Thinking out loud: Who will pay the cost of becoming Idahoans?
Published 6:30 am Saturday, July 9, 2022
- Morrison
The Greater Idaho movement presents changing Oregon’s border as an easy fix. Eastern Oregon’s discontented conservatives can live in a conservative paradise. Liberals will have an even more liberal state.
Idaho will enjoy an expanded tax base, even if it consists of poorer, rural counties that generally use more tax dollars than they generate. Klamath, Wasco, Jefferson and Deschutes counties will willingly divide themselves to be in different states as Greater Idaho thinks best.
We’ll just redraw county lines so that water sources are in the state where people want them. And we won’t mind the minimum wage decrease from $12.50 to $7.25, because “Idaho has fewer pages of regulations than any other state.”
West Virginia was the last state to change borders for political reasons, when it left the Confederacy in 1863. The kind of modern-day border change Greater Idaho proposes is unprecedented — there is no roadmap for negotiating the issues a border change would involve.
When we leave, the assets of Eastern Oregon cannot just be considered ours. Throughout our state’s history, our state government has contributed untold amounts of money to our region — to build and maintain roads, universities and prisons; to purchase parks and recreation areas; to fund our rural hospitals and school districts; and to train our police officers, our county planners, our court administrators and our child protection workers.
But all state residents contribute to expenses in all counties, so Oregon can’t just give away parts of the state that are the birthright of all Oregonians. We would need to plan on compensating the state for everything we take with us when we go.

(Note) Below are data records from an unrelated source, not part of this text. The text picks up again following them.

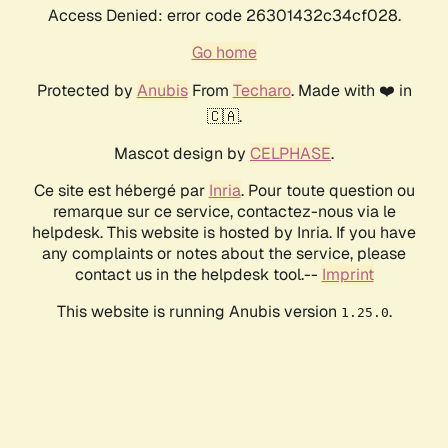
Access Denied: error code 26301432c34cf028.
Go home
Protected by
Anubis
From
Techaro
. Made with ❤️ in
🇨🇦.
Mascot design by
CELPHASE
.
Ce site est hébergé par
Inria
. Pour toute question ou
remarque sur ce service, contactez-nous via le
helpdesk. This website is hosted by Inria. If you have
any complaints or notes about the service, please
contact us in the helpdesk tool.--
Imprint
This website is running Anubis version
.
1.25.0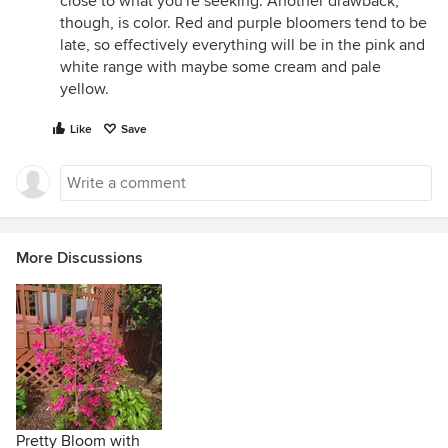
close to what you're seeking. Another drawback,
though, is color. Red and purple bloomers tend to be
late, so effectively everything will be in the pink and
white range with maybe some cream and pale
yellow.
Like
Save
More Discussions
Pretty Bloom with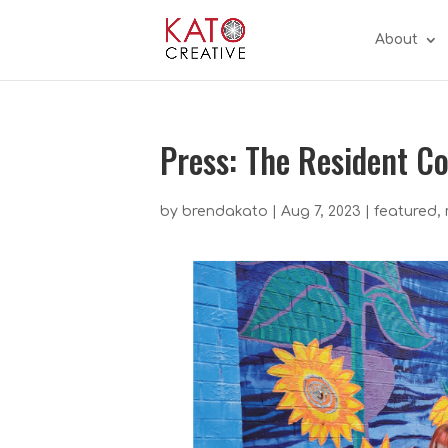
About
Press: The Resident 
by
brendakato
|
Aug 7, 2023
|
featured
,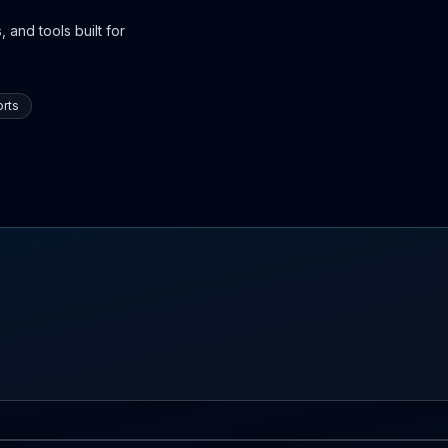
 and tools built for
rts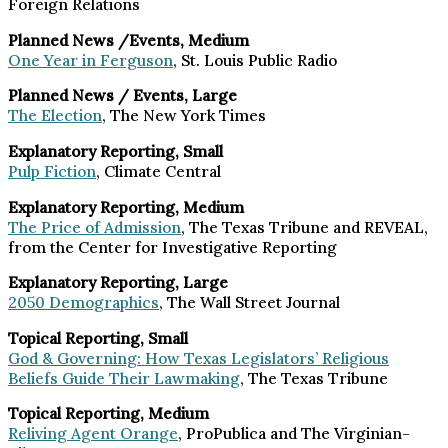
Foreign Relations
Planned News /Events, Medium
One Year in Ferguson
, St. Louis Public Radio
Planned News / Events, Large
The Election
, The New York Times
Explanatory Reporting, Small
Pulp Fiction
, Climate Central
Explanatory Reporting, Medium
The Price of Admission
, The Texas Tribune and REVEAL,
from the Center for Investigative Reporting
Explanatory Reporting, Large
2050 Demographics
, The Wall Street Journal
Topical Reporting, Small
God & Governing: How Texas Legislators’ Religious
Beliefs Guide Their Lawmaking
, The Texas Tribune
Topical Reporting, Medium
Reliving Agent Orange
, ProPublica and The Virginian-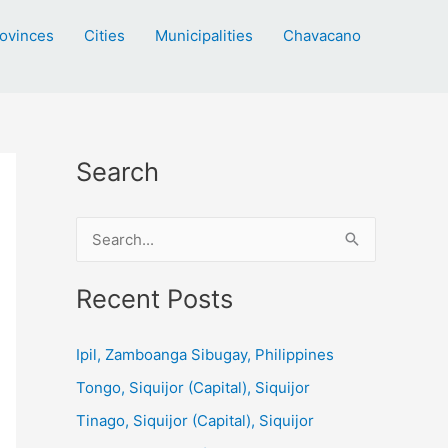
ovinces
Cities
Municipalities
Chavacano
Search
S
e
a
Recent Posts
r
c
Ipil, Zamboanga Sibugay, Philippines
h
Tongo, Siquijor (Capital), Siquijor
f
Tinago, Siquijor (Capital), Siquijor
o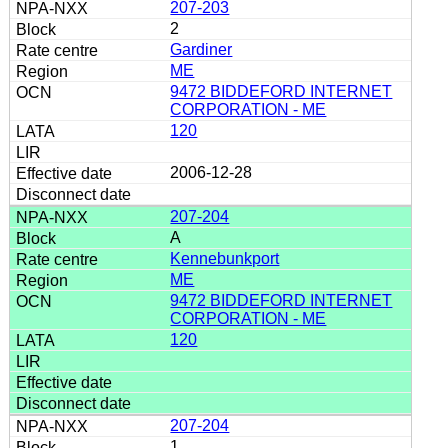
207-203
2
Gardiner
ME
9472 BIDDEFORD INTERNET
CORPORATION - ME
120
2006-12-28
207-204
A
Kennebunkport
ME
9472 BIDDEFORD INTERNET
CORPORATION - ME
120
207-204
1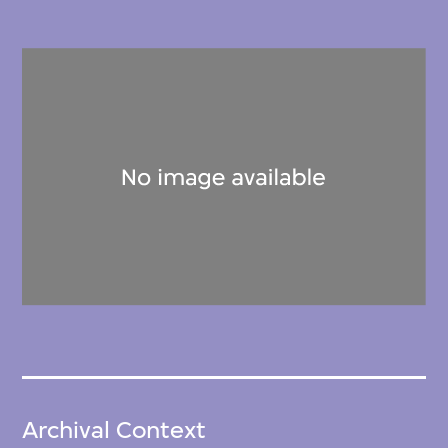
Archival Context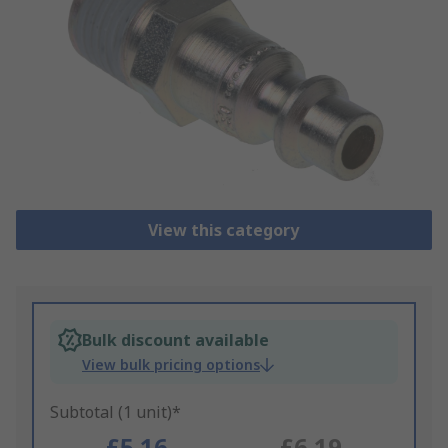
View this category
Bulk discount available
View bulk pricing options
Subtotal (1 unit)*
£5.16
£6.19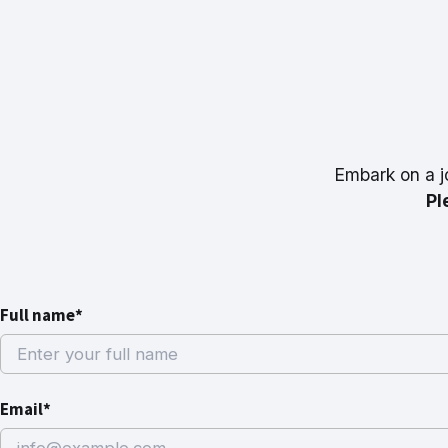
Embark on a j
Pl
Full name*
Email*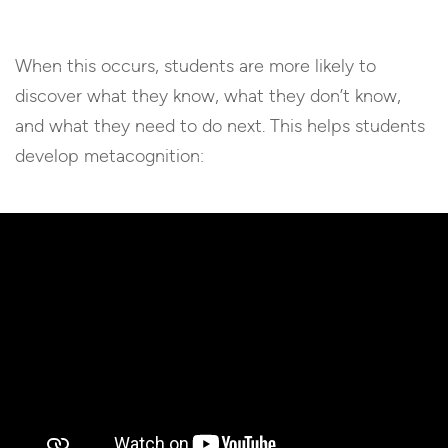
When this occurs, students are more likely to
discover what they know, what they don’t know,
and what they need to do next. This helps students
develop metacognition: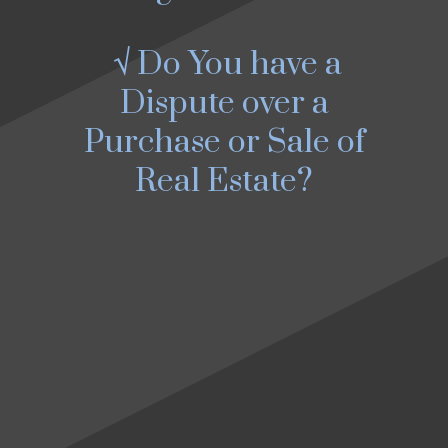
√ Do You have a
Dispute over a
Purchase or Sale of
Real Estate?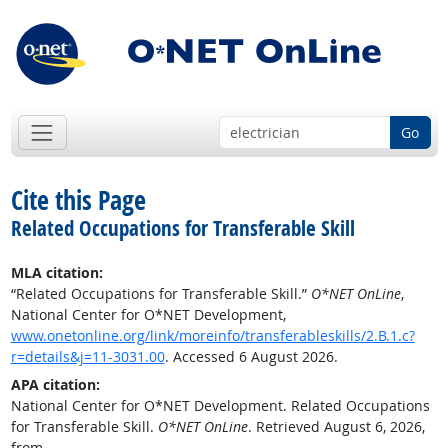
Go
Cite this Page
Related Occupations for Transferable Skill
MLA citation:
“Related Occupations for Transferable Skill.”
O*NET OnLine
,
National Center for O*NET Development,
www.onetonline.org/link/moreinfo/transferableskills/2.B.1.c?
r=details&j=11-3031.00
. Accessed 6 August 2026.
APA citation:
National Center for O*NET Development. Related Occupations
for Transferable Skill.
O*NET OnLine
. Retrieved August 6, 2026,
from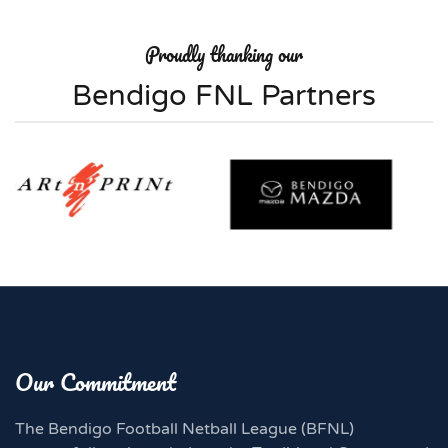
Proudly thanking our
Bendigo FNL Partners
Our Commitment
The Bendigo Football Netball League (BFNL)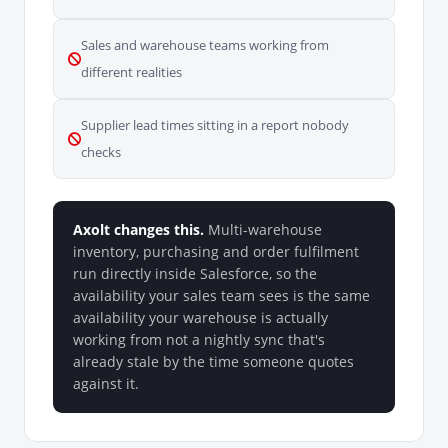
Sales and warehouse teams working from
different realities
Supplier lead times sitting in a report nobody
checks
Axolt changes this.
Multi-warehouse
inventory, purchasing and order fulfilment
run directly inside Salesforce, so the
availability your sales team sees is the same
availability your warehouse is actually
working from not a nightly sync that's
already stale by the time someone quotes
against it.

Maybe Eastern Oregon’s state-owned lands could be transferred to Idaho for a price. But what about equipment and supplies? Will they be taken to the west side, requiring Idaho to purchase replacements? Or can Oregon sell them to Idaho?

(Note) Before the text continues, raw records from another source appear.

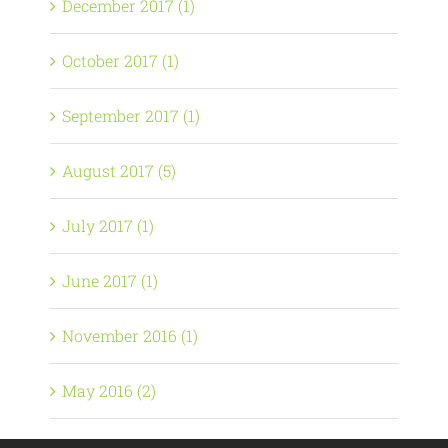
December 2017 (1)
October 2017 (1)
September 2017 (1)
August 2017 (5)
July 2017 (1)
June 2017 (1)
November 2016 (1)
May 2016 (2)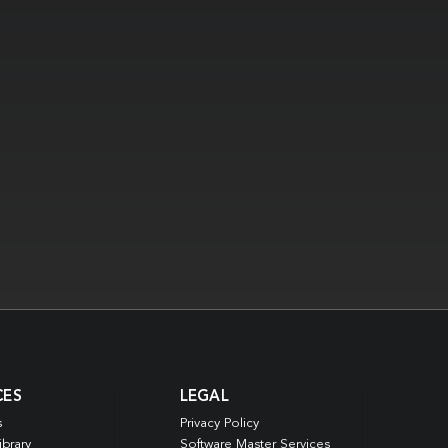
CES
LEGAL
s
Privacy Policy
ibrary
Software Master Services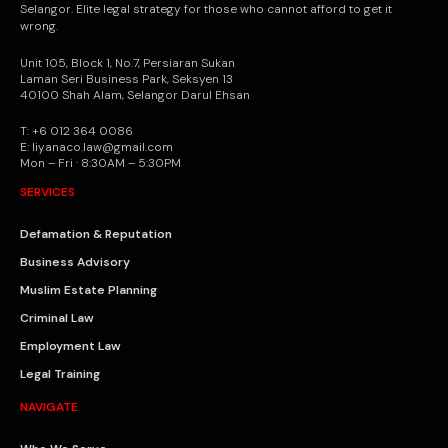
Selangor. Elite legal strategy for those who cannot afford to get it
wrong.
Unit 105, Block 1, No.7, Persiaran Sukan
Laman Seri Business Park, Seksyen 13
40100 Shah Alam, Selangor Darul Ehsan
T: +6 012 364 0086
E: liyanaco.law@gmail.com
Mon – Fri · 8:30AM – 5:30PM
SERVICES
Defamation & Reputation
Business Advisory
Muslim Estate Planning
Criminal Law
Employment Law
Legal Training
NAVIGATE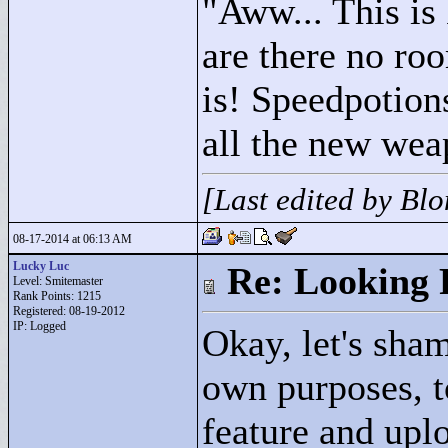
"
Aww... This is
are there no room
is! Speedpotion
all the new wea
[Last edited by Bl
08-17-2014 at 06:13 AM
Lucky Luc
Re: Looking 
Level: Smitemaster
Rank Points:
1215
Registered: 08-19-2012
IP: Logged
Okay, let's sham
own purposes, to
feature and uplo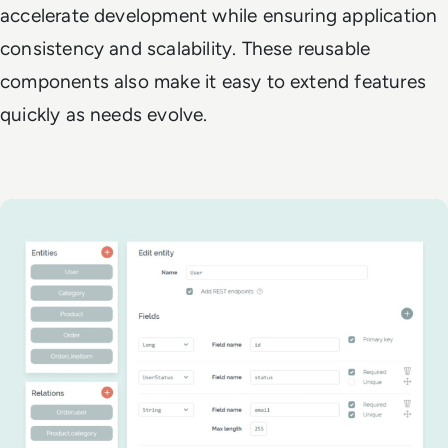
accelerate development while ensuring application
consistency and scalability. These reusable
components also make it easy to extend features
quickly as needs evolve.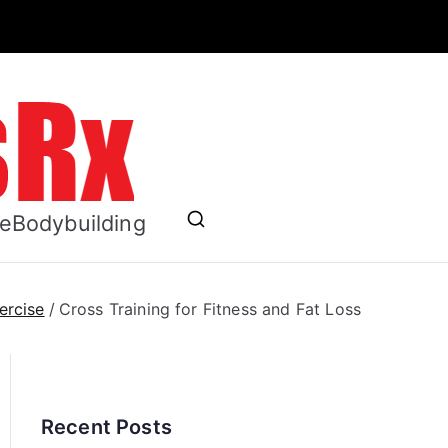
ess RX
se
Bodybuilding
ercise
Cross Training for Fitness and Fat Loss
Recent Posts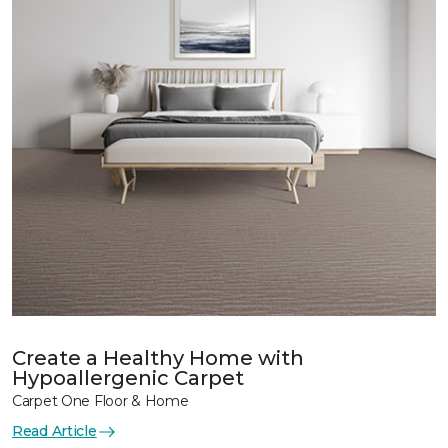
Create a Healthy Home with
Hypoallergenic Carpet
Carpet One Floor & Home
Read Article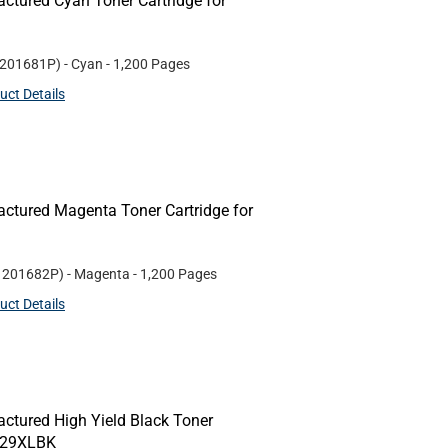
ctured Cyan Toner Cartridge for
201681P
)
- Cyan
- 1,200 Pages
uct Details
ctured Magenta Toner Cartridge for
#
201682P
)
- Magenta
- 1,200 Pages
uct Details
ctured High Yield Black Toner
N229XLBK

Maybe Idaho can negotiate a purchase price that is discounted by the relative percentage of taxes that our counties have paid to the state over the years.
How far back should we consider tax contributions? To statehood?

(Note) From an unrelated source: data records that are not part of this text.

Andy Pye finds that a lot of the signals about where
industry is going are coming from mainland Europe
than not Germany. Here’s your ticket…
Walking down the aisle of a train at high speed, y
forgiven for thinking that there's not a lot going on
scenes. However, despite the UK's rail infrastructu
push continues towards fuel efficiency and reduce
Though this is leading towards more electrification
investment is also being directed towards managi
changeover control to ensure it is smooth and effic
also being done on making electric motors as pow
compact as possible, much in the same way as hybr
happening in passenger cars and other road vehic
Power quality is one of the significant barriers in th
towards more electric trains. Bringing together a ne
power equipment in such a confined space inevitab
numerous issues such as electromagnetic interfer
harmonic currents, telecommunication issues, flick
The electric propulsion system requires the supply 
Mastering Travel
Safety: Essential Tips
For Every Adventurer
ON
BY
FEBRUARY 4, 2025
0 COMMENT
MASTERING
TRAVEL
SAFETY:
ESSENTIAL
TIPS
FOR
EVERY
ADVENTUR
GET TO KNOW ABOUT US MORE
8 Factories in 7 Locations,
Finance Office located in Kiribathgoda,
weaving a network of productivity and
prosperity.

Once everyone has agreed to the terms of sale, we will need to appraise every piece of state-owned property to determine how much Oregon should be paid for the property it surrenders. But as the people pushing for the border change, shouldn’t we expect to pay the cost of appraising the billions of dollars of property involved?
In any case, anyone who disputes the agreed-to sale terms, or appraisal values, or responsibility for paying the cost of preparing for our border change can seek a resolution in court.
But in which state?
The state of Idaho may not have been saving back money to cover the unexpected opportunity to purchase Eastern Oregon. Maybe Idaho will raise taxes to cover the cost of buying our counties. But then as new Idahoans, would we have to pay increased Idaho taxes to cover the cost of purchasing property that presently belongs to us as Oregonians?
Greater Idaho has an attractive suggestion: Eastern Oregon counties could just raise taxes “to pay Idaho for the privilege of joining the state.”
There are other unresolved issues.
Will Oregon state employees automatically become Idaho employees? Or will all those people be looking for new jobs?
Will Oregon’s licensed workers — doctors, lawyers, teachers, pharmacists, hairdressers or taxidermists — automatically be licensed to work in our new state of Idaho? If we must be relicensed to continue working, who pays the millions of dollars for relicensure?
Who pays the millions of dollars for retitling all of our vehicles?
For that matter, who pays for rewriting all of Eastern Oregon’s land deeds to reflect that we have become part of Idaho?
Corporations like Google, Facebook and Amazon have built facilities in Eastern Oregon, perhaps because they like Oregon’s political climate. What will it cost us if they join forces and litigate to keep the borders as they are?
It will take years to sort through these issues, and we will be paying to litigate the results for decades. Ultimately, moving the border may generate issues that will need to be resolved by the U.S. Supreme Court. But will that court approve of a border change that would encourage unhappy citizens everywhere to secede from their own states?
At least the lawyers and accountants will help us work through these grinding details. And they will surely also aid us through the endless litigation that follows. But they will charge us.
Will our counties be alone in paying the cost of becoming Idahoans?
And who can we trust to answer these questions?